In Auvergne, but in a different part of it from that where we left our party of pilgrims, rode onward a personage who seemed to think, with Jacques, that motley is the only wear. Not that he was precisely habited in the piebald garments of the professed fool; but yet his dress was as many coloured as the jacket of my ancient friend harlequin; and so totally differed from the vestments of that age, that it seemed as if he had taken a jump of two or three centuries, and stolen some gay habit from the court of Charles the Seventh. He wore long tight silk breeches, of a bright flame-colour; a sky-blue cassock of cloth girt round his waist by a yellow girdle, below which it did not extend above three inches, forming a sort of frill about his middle; while, at the same time, this sort of surcoat being without sleeves, his arms appeared from beneath covered with a jacket of green silk, cut close to his shape, and buttoned tight at the wrists. On his head he wore a black cap, not unlike the famous Phrygian bonnet; and he was mounted on a strong grey mare, then considered a ridiculous and disgraceful equipage.

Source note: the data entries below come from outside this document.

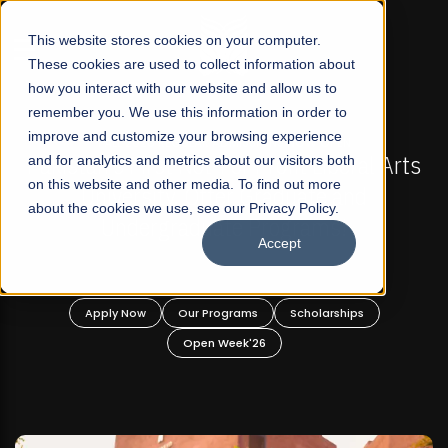
☰
This website stores cookies on your computer.
These cookies are used to collect information about
how you interact with our website and allow us to
remember you. We use this information in order to
improve and customize your browsing experience
FALL 2026 REGULAR ADMISSIONS NOW OPEN
akistan's First Not-For Profit Liberal Arts
and for analytics and metrics about our visitors both
Mari
on this website and other media. To find out more
University, Offer Graduate and
about the cookies we use, see our Privacy Policy.
Undergraduate Programs!
Accept
Apply Now
Our Programs
Scholarships
Open Week'26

This strange personage's figure no way corresponded with his absurd dress; for, had one desired a model of active strength, it could nowhere have been found better than in his straight and muscular limbs. His face, however, was more in accordance with the extravagance of his habiliments; for, certainly, never did a more curious physiognomy come from the cunning and various hand of Nature. His nose was long, and was seemingly boneless; for, ever and anon, whether from some natural convulsive motion, or from a voluntary and laudable desire to improve upon the singular hideousness of his countenance, this long, sausage-like contrivance in the midst of his face would wriggle from side to side, with a very portentous and uneasy movement. His eyes were large and grey, and did not in the least discredit the nose in whose company they were placed, though they had in themselves a manifest tendency to separate, never having any fixed and determined direction, but wandering about apparently independent of each other,--sometimes far asunder,--sometimes, like Pyramus and Thisbe, wooing each other across the wall of his nose with a most portentous squint. Besides this obliquity, they were endowed with a cold, leadenness of stare, which would have rendered the whole face as meaningless as a mask, had not, every now and then, a still, keen, sharp glance stolen out of them for a moment, like the sudden kindling up of a fire where all seems cold and dead. His mouth was guarded with large thick lips, which extended far and wide through a black and bushy beard; and, when he yawned, which was more than once the case, as he rode through the fertile valleys of Limagne, a great chasm seemed to open in his countenance, exposing, to the very back, two ranges of very white, broad teeth, with their accompanying gums.